The best documentation of Berkowitz's ability to combine what he learned from both disciplines is his 2020 book, "One by One by One: Making a Small Difference Amid a Billion Problems," in which he reflects on life as a young physician working with the NGO Partners In Health in Haiti from 2011, when he began his neurology residency at Brigham and Women's Hospital, to 2018-four years after he completed his residency.
Berkowitz traveled from Boston to the Caribbean nation-one of the poorest in the world-where, he was told, there was only one other doctor in his field.
"At the time, there was one neurologist for Haiti's population of 11 million," Berkowitz said. "That would be like having one neurologist for all of Manhattan or Los Angeles County."
Almost immediately, the conditions on the ground in Haiti offered Berkowitz the chance to put his powers of improvisation to the test. In the book, Berkowitz describes an email from a Haitian doctor, Martineau Louine, describing a 23-year-old patient named Janel who he had evaluated for headaches and attacks of vertigo, as well as trembling movements of his right arm and right leg that affected his walking.
Berkowitz describes his reaction to the CT scan of Janel's brain.
I'd looked at thousands of CT scans during the eighty-hour weeks of my recently completed residency. But this CT scan was unlike anything I'd ever seen. The ventricles-hollow cavities deep within the brain-were filled with a mass of abnormal tissue…It was complex, its contour bulging out wildly in all directions, compressing and distorting the surrounding brain structures…
It was the largest brain tumor I'd ever seen.
Because there were no neurosurgeons in Haiti trained to perform complex brain surgery, Berkowitz had Janel flown to Brigham and Women's Hospital. Janel was young, and there was hope he might respond well to treatment, perhaps even recovering and returning to school.
Ultimately, Janel needed five surgeries at Brigham and Women's, repeated hospitalization and long-term rehabilitation. He didn't make a full recovery, but was walking, talking, eating and even singing thanks to the treatment Berkowitz helped him receive in Boston.
"It's not the huge save we were hoping for, but he's still alive after what was likely to have been a deadly condition," said Berkowitz, who has not been able to travel to Haiti due to the civil unrest that has gripped the country for several years.
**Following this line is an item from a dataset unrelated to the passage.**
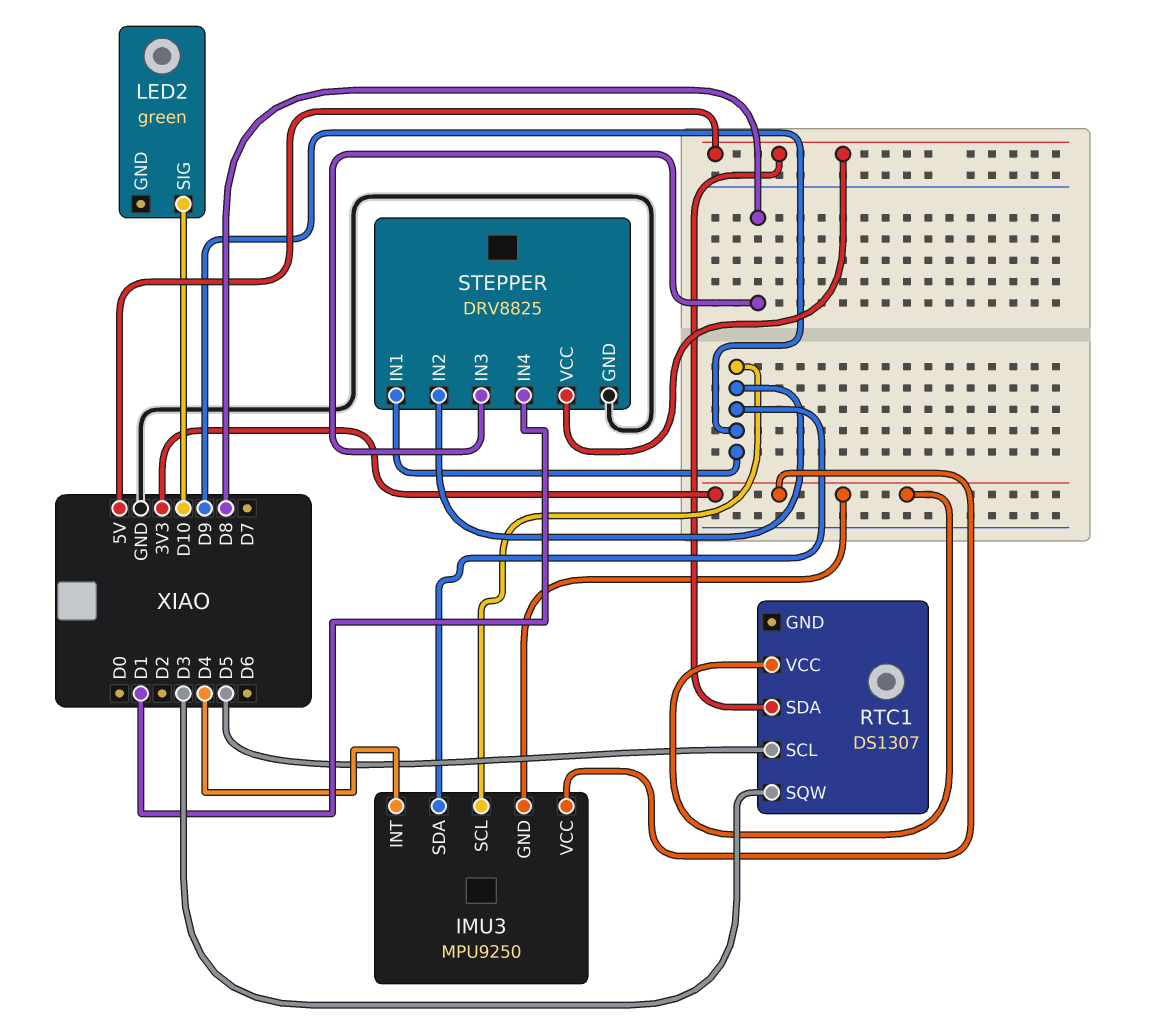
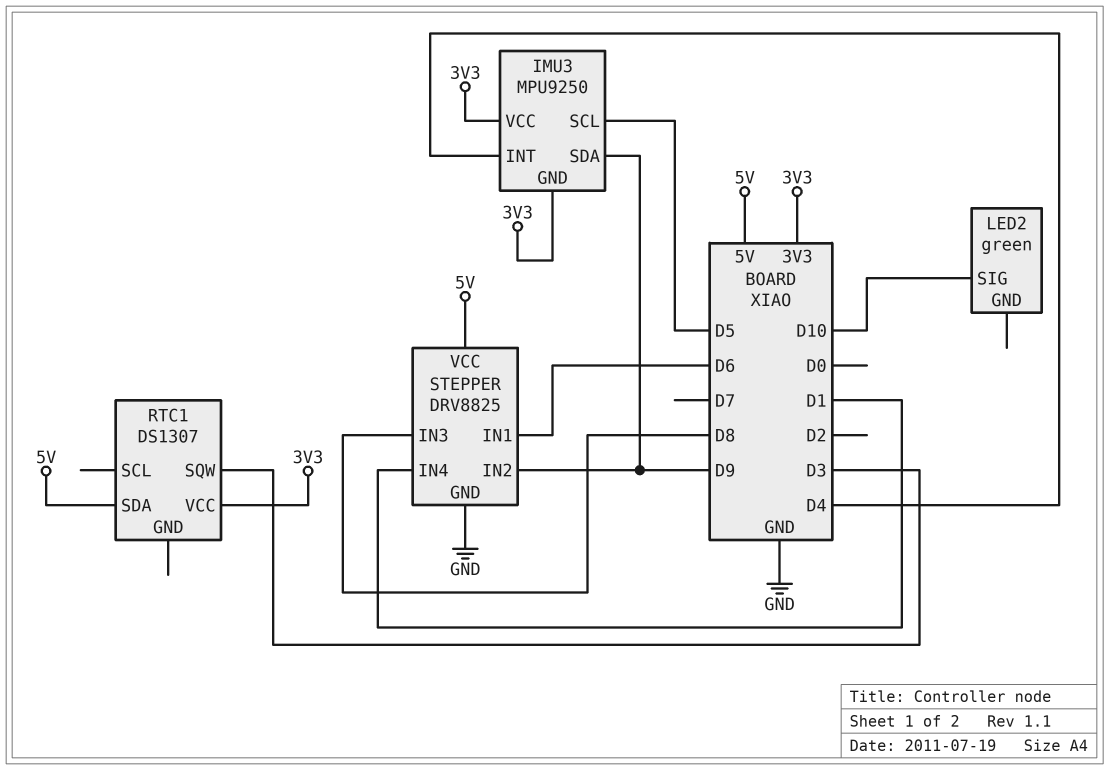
IMU3 pin SCL: D9 -> D5
RTC1 pin SCL: D5 -> none
STEPPER pin IN1: D9 -> D6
"My idea in this book was to trace the tragedies, triumphs, and everything in between that come with this challenging work," Berkowitz said. "I learned so much from my colleagues in Haiti and our patients, and was so inspired by their incredible courage and faith in the face of neurologic disease. So I wanted to share their stories."
But even if the treatment of Janel had resulted in the "huge save" Berkowitz and his colleagues hoped for, it couldn't have been replicated on a larger scale. So, improvising once more, Berkowitz-working with the nonprofit global health organization Partners in Health -began teaching neurology courses for internal and family medicine practitioners and trainees in Haiti.
The success of those courses inspired Berkowitz and his colleagues to start a more intensive program that would enable more of its population to have access to neurological care: they trained 4 physicians in Haiti as neurologists, the first neurology specialists to be trained in the country.
In addition to his neurological training, Berkowitz says drawing on his ethnomusicology education helped him be successful by enabling him to understand Haitian culture and communicate across cultural, linguistic and socioeconomic boundaries.
"That anthropological framework is the foundation of ethnomusicology, and I think it gave me the perspective to be able to be a good collaborator and colleague there, and to make sense of working in an environment like that as a foreigner from a high-income country," Berkowitz said.